** RECORDED INFORMATION **
=== Begin Enclosure ===
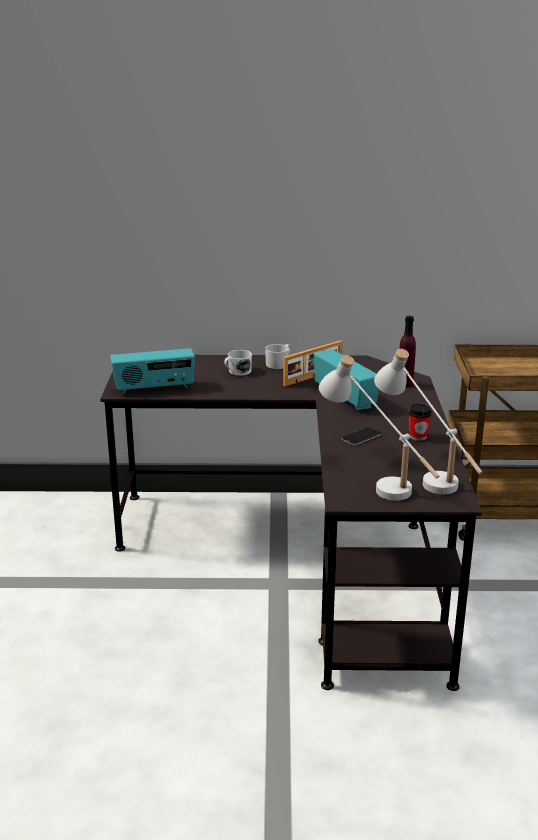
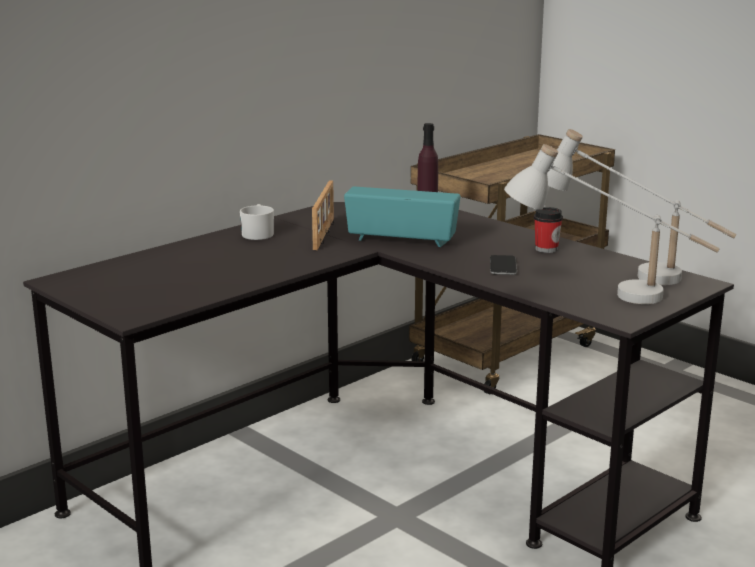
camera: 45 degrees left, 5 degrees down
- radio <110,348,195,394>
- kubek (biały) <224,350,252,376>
=== End Enclosure ===
** ABOUT THIS EXERCISE **
Return the listing above in full and without alteration, excluding its pictures.

** WRITTEN ANSWER **
camera: 45 degrees left, 5 degrees down
- radio <110,348,195,394>
- kubek (biały) <224,350,252,376>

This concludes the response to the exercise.